What does it mean to be “engaged” or “involved” in health research as someone living with – or alongside – a person with a condition, illness, or disease? It means being included in the research process, not simply as a research subject but as a direct contributor.
Recently, a team of researchers and knowledge translation specialists within the Canadian Consortium on Neurodegeneration in Aging (CCNA) worked alongside international collaborators and people living with dementia to describe the extent and nature of approaches that have been used to involve persons with dementia and their care partners in research.
The article, “Patient engagement in research related to dementia: A scoping review” (which is open access until December 31, 2018) is featured in a special edition of Dementia. Emphasis is placed on the unique barriers and enablers to engaging people with dementia in the research process, in addition to outlining lessons for practice – i.e. what worked and recommendations for others.
So what are the enablers and barriers to this research?
Enablers include: early planning, maintaining flexibility in attitudes and approaches, making sufficient time for meetings, paying attention to relationship building, careful consideration of consent and capacity, defining roles and involvement, using plain language, updating those involved in research on study progress, and adequate funding on the part of the researcher.
Researcher challenges include: time and associated costs, protecting the anonymity of participants, sharing decision-making control, navigating research ethics boards, and identifying ‘representative’ persons (demographically representative and at different disease stages).

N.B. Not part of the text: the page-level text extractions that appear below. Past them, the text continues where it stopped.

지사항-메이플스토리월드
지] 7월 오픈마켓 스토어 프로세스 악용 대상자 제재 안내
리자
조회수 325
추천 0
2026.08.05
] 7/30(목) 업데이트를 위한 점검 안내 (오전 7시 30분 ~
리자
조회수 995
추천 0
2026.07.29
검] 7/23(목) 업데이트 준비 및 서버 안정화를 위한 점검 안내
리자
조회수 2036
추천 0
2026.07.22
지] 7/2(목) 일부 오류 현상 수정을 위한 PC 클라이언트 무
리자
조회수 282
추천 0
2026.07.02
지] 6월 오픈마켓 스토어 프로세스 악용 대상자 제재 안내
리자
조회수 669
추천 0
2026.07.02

Participant challenges include: the complexity and perceptions of research and the general research process, lack of research training and experience, and the potential for distress when addressing certain topics.
Some Additional Lessons for Practice:
- Persons with dementia face barriers with respect to engagement in research; hence, researchers, health charities, and other organizations involved in research (or representing persons with dementia) can play important roles in addressing these barriers;
- Researchers should offer choices of whether and how to engage persons with dementia together with their care partners. Also, while there are compelling reasons to engage care partners, this should not be taken as the equivalent of engaging persons with dementia;
- Patient engagement in research related to dementia can be advanced by health charities and other research organizations, but this requires funding and infrastructure; and
- Patient engagement activities in research related to dementia are not always well- described in journal articles; more complete reporting would help to advance knowledge in this area.
Although there are good reasons for patient engagement in dementia research, there is also a need to demonstrate the impact – on the research process and outcomes, as well as on persons with dementia, care partners, researchers, research institutions, and society at large. The CCNA’s knowledge translation program is supporting dementia researchers in this work by creating an infographic on lessons for practice, and promoting the “top 10” questions Canadians living with dementia want researchers to answer.